Five years since jihadist attackers killed 130 people in Paris in France's worst peacetime atrocity, Prime Minister Jean Castex paid tribute to the victims, with the country again on high alert following a string of new attacks.
The night of carnage on 13 November 2015, involving suicide bombers and gunmen, wounded hundreds of people and left deep scars on the nation's psyche.
Mr Castex laid wreaths at venues across the capital that were hit that night, the first outside the national stadium where the coordinated rampage began during a soccer match attended by then president Francois Hollande.
The attackers also targeted the Bataclan concert hall, where some of France's Muslim leaders later held a separate ceremony, as well as cafes and restaurants - sites that have been under close police watch in the run-up to today's anniversary.
France is back on its highest security alert following, since September, a stabbing outside the former offices of Charlie Hebdo magazine, the beheading of a history teacher who had shown his class cartoons of the Prophet Mohammad and an attack in a church in Nice in which three people died.
Interior Minister Gerald Darmanin said France faced a double-edged threat. "From outside, people sent from abroad, and a grave internal threat, people who are amongst us, our enemies within," he told France info radio.
After the Nice attack, he had said France was engaged in a war against Islamist ideology. President Emmanuel Macron pledged then to stand firm against assaults on French values and freedom of belief - comments that led to anti-French protests in some Muslim countries.

Outside the Bataclan, where 90 concertgoers died in 2015, Muslim community leaders laid flowers as armed police stood guard.
"We have to be here to show that this (attack was) not Islam - it's a distortion of Islam, it's criminal to want to kill in the name of Islam," Chems-Eddine Hafiz, rector of the Great Mosque of Paris, told reporters.
There were 14 attacks on French soil between 2013 and 2019, according to the Centre for the Analysis of Terrorism. Scores more failed or were foiled.
While the security risk facing France has not diminished since then, the nature of the threat has been gradually changing, security experts say.
It no longer lies so much with cells of foreign or homegrown militants groomed by so-called Islamic State and other jihadist networks, but rather with "lone wolf" attackers often unknown to spy agencies and inspired by Islamist propaganda online.

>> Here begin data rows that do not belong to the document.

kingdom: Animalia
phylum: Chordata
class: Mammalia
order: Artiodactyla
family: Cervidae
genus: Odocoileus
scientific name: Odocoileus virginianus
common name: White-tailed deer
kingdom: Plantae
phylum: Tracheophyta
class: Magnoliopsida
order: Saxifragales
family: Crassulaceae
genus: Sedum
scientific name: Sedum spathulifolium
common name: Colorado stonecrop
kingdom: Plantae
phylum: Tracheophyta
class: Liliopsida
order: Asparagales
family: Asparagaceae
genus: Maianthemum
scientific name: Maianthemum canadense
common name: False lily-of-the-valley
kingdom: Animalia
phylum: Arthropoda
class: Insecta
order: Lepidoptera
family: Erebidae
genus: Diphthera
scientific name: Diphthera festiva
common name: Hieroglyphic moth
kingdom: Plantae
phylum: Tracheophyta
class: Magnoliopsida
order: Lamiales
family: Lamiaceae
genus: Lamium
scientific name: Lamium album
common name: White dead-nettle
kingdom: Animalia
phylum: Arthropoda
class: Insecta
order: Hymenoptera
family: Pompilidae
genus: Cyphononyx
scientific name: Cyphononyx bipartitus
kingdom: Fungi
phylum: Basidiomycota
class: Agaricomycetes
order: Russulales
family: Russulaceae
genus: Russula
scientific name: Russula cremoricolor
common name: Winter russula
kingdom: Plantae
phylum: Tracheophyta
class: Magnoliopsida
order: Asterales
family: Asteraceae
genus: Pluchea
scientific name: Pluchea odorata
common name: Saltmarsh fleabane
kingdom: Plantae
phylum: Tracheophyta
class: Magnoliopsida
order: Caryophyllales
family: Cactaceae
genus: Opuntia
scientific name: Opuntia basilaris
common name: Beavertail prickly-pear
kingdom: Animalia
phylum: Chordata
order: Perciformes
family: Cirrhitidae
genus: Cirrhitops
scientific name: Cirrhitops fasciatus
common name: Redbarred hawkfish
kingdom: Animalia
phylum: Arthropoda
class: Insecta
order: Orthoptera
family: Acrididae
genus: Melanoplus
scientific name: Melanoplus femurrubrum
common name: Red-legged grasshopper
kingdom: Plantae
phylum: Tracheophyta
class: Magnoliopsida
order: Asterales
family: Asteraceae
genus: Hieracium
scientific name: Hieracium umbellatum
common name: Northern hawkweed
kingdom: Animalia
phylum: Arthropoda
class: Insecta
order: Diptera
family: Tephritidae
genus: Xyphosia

"The threat is increasingly difficult to pin down," said one former senior intelligence official.
"We know how to monitor and infiltrate organised networks and radicalised mosques. But we remain quite helpless when confronted by individuals."
The Chechen teenager who decapitated teacher Samuel Paty on 16 October had a record of juvenile delinquency but was not among the 20,000 people inside France on the country's security watchlist.
Nor was he the first to blindside the intelligence services.
His weapon, a single blade, also contrasted sharply with the arsenal of suicide bomb vests and automatic rifles used by the Paris attackers.
"There is no longer the need for groups like Islamic State to organise attacks," said jihadism expert Asiem el Difraoui.